Westbrook, who will turn 31 before the start of next season, missed eight games last season with concussions. He also has a degenerative knee problem and is scheduled to receive $7 million this season. Bottom line: he will be released, unless he is willing to have his deal redone and play a lesser role behind LeSean McCoy.


1. Free safety: The departure of Brian Dawkins hurt the Eagles a lot more than they expected. None of the three people that replaced him -- Sean Jones, Quintin Demps or Macho Harris -- were very effective, which had a trickle-down effect on the play of strong safety Quintin Mikell. The Eagles likely will look for a safety fairly early in the draft.
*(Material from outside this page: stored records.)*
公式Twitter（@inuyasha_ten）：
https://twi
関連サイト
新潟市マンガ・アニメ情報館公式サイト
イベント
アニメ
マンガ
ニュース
2. Defensive end: The Eagles need an every-down left end to complement Pro Bowl right end Trent Cole. Undersized Juqua Parker, who started at left end last year, had a career-high eight sacks but isn't a guy that requires extra attention from blockers. And he's not very good at the point of attack because of his size. The Eagles had hoped Victor Abiamiri might fill that role, but he can't stay healthy, and was used strictly as a nickel tackle last year.

3. Center: The Eagles' starting center, Jamaal Jackson, tore his ACL late in the season and it's unlikely he'll be anywhere close to 100 percent by the start of next season. Nick Cole replaced him in the Eagles' last two games, but Cole is a better guard than center.

Washington Redskins

The Redskins' biggest decision this offseason is whether to switch to the 3-4 defense that new coordinator Jim Haslett prefers. Whether he and new coach Mike Shanahan believe that the necessary personnel to succeed in that scheme are already in place or whether several new pieces need to be acquired remains to be seen. On offense, Shanahan hinted that quarterback Jason Campbell, a restricted free agent, will be back. The Redskins need to replace both of their offensive tackles and their right guard. The big question is: What to do about Clinton Portis? The No. 1 running back, whom Shanahan traded after two terrific seasons in Denver when he was young and healthy, is even more controversial today, is six years older and coming off a concussion that ended his 2009 season in Week 9.

With only center Casey Rabach and defensive end Phillip Daniels, soon to be 37, unrestricted free agents, new general manager Bruce Allen figures to spend more time trying to lock up his restricted free agents. The biggest re-signing priorities are quarterback Jason Campbell, defensive tackle Kedric Golston, linebacker Rocky McIntosh and cornerback Carlos Rogers, all of whom would have been unrestricted if 2010 wasn't an uncapped year. The Redskins have rarely used their franchise or transition tags, but this is the first offseason in command for Allen and new coach Mike Shanahan.


1. Offensive tackle: Stalwart left tackle Chris Samuels, 32, is expected to retire because of a spinal injury that ended his 2009 season in Week 5. Stephon Heyer isn't the answer at right tackle. Nor were Samuels' replacements at left tackle.

2. Guard: The Redskins started four right guards after mainstay Randy Thomas, who's 34 and figures to be gone, was lost for the year in Week 2. None were good.

3. Running back: Clinton Portis' final eight games of 2008 and first eight of 2009 were mediocre. He missed the last half of the year with a concussion, leaving his future in doubt less than seven months from his 29th birthday. Backup Ladell Betts will be 30 and is coming off major knee surgery.